[PROVIDED RECORDS Boundary: Start]

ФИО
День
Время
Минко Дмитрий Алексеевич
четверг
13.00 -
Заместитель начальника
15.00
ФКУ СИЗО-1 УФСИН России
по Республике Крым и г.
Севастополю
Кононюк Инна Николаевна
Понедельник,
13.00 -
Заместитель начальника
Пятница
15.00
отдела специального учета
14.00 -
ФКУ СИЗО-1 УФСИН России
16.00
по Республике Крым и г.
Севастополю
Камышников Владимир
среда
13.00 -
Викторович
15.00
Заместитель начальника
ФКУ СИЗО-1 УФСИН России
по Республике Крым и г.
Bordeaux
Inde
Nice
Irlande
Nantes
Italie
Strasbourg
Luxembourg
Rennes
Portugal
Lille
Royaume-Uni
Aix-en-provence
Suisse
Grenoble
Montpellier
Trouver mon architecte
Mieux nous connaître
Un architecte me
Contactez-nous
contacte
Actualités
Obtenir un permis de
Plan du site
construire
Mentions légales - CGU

[PROVIDED RECORDS Boundary: End]

» **PROBLEM STATEMENT**: Count the lines in the listing above that contain the string "architecte", with case treated as significant. Reply with the number only.

» **YOUR RESPONSE**: 2